İsrail saldırısına karşı hukuki işlem başlatılması için bir ekibin oluşturulduğunu aktaran Al Sani, "Bugün yaşananlar, devlet terörü ve bölgesel güvenlik ve istikrarı bozma girişimiydi." şeklinde konuştu.
Al Sani, İsrail saldırısının "bölgede haydut bir aktörün ve siyasi kaosun olduğu mesajı" verdiğini belirterek, "(İsrail Başbakanı Binyamin) Netanyahu bölgeyi telafisi mümkün olmayan bir noktaya sürüklüyor." dedi.
Katar Başbakanı, Netanyahu'nun Orta Doğu'yu yeniden şekillendireceği yönündeki açıklamasını hatırlatarak, saldırının, Körfez bölgesini de yeniden şekillendirme yönünde bir adım olup olmadığını sorguladı.
Katar Başbakanı ve Dışişleri Bakanı, "İsrail'in yaptıkları göz ardı edilmemeli ve buna karşı her türlü tedbir alınmalıdır." dedi.
İlk incelemelerde İç Güvenlik Kuvvetleri’nden Vekil Onbaşı Badr Saad Mohammed El-Humeidi El-Dosari’nin görev başındayken öldürüldüğü, güvenlik personeli arasında da çok sayıda yaralıların bulunduğu bildirildi.
Açıklamada, patlamaların yaşandığı bölgede İç Güvenlik Kuvvetleri’ne bağlı uzman patlayıcı imha ekiplerinin çalışmalarını sürdürdüğü, güvenlik taramasının devam ettiği ve saha prosedürlerinin planlara uygun şekilde yürütüldüğü belirtildi.

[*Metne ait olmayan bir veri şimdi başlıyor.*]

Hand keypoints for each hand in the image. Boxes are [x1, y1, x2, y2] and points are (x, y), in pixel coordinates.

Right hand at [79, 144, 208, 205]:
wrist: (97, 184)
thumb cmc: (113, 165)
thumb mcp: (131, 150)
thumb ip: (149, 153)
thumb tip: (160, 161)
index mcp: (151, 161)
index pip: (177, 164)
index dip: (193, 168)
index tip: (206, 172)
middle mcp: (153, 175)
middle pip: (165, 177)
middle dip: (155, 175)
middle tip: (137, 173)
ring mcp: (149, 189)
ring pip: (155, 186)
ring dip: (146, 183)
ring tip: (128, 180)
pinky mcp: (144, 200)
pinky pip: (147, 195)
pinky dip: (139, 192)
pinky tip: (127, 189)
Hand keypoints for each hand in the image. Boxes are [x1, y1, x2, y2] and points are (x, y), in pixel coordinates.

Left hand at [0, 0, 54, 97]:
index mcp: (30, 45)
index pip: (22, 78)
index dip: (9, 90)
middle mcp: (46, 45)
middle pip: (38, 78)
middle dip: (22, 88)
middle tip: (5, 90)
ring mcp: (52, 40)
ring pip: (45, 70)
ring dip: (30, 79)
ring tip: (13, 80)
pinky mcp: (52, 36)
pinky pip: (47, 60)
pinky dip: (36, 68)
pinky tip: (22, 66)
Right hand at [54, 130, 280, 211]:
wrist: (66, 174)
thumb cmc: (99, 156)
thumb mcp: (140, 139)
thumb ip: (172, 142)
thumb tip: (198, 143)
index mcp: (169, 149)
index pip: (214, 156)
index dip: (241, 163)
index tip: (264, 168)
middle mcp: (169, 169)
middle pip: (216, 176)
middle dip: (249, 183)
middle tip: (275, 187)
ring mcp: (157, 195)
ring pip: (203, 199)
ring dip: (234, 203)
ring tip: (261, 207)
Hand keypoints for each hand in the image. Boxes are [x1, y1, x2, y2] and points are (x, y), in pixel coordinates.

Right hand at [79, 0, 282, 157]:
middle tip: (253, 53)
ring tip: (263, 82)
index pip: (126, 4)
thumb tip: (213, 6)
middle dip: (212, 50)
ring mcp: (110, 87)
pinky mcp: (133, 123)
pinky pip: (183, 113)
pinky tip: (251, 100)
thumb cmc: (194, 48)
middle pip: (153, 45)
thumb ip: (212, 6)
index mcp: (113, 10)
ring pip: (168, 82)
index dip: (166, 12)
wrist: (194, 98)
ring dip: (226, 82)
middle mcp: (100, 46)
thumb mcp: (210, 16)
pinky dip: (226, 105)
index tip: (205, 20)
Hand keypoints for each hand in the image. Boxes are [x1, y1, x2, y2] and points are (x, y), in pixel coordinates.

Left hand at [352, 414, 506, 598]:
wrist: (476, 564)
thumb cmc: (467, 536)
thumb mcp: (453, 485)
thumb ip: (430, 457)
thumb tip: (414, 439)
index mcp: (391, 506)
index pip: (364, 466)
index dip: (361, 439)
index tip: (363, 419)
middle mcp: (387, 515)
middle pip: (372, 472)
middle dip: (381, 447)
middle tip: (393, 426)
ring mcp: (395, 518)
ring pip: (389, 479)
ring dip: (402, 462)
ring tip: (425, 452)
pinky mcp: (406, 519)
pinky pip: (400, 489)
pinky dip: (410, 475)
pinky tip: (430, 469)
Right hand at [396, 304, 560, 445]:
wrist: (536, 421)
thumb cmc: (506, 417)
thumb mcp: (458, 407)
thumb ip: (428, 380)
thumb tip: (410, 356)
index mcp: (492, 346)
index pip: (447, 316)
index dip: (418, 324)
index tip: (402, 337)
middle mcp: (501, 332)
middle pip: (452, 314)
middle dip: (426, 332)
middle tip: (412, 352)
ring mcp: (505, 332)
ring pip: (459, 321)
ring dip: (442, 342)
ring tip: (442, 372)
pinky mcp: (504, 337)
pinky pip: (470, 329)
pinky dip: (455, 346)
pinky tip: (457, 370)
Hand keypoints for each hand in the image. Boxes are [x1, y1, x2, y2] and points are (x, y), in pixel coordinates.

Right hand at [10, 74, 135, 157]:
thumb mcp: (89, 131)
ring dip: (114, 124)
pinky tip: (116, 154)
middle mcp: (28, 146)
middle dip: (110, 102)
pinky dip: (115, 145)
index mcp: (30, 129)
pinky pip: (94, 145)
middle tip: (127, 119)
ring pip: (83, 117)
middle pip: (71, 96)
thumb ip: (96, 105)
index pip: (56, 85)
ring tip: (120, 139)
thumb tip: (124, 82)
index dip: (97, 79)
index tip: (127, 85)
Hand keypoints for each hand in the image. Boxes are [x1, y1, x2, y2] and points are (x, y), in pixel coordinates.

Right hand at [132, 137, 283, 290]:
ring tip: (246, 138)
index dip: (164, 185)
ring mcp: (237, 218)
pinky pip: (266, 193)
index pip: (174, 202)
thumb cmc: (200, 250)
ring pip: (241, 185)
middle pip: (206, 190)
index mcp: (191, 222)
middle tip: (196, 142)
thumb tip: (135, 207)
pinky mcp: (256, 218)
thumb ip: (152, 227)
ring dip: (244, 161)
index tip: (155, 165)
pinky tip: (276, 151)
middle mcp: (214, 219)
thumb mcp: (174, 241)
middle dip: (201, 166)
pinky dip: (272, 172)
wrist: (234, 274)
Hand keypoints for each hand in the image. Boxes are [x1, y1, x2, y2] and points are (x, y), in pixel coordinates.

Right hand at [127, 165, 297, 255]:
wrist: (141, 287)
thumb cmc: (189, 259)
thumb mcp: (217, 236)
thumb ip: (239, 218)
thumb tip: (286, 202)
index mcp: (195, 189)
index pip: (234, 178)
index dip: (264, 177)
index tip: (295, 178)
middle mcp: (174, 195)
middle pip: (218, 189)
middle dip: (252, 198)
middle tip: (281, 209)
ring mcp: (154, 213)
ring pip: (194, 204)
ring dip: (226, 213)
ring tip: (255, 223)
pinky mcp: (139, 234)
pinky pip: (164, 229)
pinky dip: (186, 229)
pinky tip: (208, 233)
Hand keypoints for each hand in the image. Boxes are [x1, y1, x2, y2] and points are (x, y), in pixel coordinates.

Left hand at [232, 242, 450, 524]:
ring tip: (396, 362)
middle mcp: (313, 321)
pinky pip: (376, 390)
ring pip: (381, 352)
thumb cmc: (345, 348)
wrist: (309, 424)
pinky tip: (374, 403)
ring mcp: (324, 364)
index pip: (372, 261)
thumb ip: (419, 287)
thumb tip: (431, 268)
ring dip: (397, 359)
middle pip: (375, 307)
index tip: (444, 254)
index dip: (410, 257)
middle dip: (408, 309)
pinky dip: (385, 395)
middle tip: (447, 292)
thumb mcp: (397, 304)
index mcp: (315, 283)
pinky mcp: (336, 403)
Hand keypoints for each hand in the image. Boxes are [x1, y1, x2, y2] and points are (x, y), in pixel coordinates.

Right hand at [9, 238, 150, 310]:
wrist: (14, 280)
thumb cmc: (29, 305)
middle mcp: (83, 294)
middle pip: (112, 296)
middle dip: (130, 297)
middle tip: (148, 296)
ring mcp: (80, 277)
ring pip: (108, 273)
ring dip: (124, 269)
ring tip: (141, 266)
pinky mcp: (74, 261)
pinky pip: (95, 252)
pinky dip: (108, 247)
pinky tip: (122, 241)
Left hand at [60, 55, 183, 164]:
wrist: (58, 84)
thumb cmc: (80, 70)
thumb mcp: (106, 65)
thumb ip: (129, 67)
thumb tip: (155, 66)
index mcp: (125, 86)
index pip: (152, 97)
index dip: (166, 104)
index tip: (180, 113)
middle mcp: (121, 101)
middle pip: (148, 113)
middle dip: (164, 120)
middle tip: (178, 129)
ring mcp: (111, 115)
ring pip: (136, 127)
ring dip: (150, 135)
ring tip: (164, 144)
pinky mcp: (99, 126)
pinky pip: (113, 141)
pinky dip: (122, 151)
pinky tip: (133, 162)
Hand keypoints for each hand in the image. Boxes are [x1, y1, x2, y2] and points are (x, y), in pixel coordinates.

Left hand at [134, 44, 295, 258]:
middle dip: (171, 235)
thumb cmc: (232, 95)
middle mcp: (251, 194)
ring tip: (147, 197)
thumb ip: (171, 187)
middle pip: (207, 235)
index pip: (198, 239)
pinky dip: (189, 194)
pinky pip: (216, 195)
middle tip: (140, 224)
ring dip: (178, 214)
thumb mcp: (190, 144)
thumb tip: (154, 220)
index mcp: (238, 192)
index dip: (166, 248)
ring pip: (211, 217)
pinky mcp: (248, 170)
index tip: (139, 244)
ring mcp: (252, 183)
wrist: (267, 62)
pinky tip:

Bakanlık, İç Güvenlik Kuvvetleri ile koordineli biçimde gelişmeleri yakından takip ettiklerini, vatandaşların ve bölgede yaşayanların güvenliğinin birincil öncelik olduğunu vurguladı. Ayrıca halka yalnızca resmi kaynaklardan bilgi edinmeleri çağrısı yapıldı.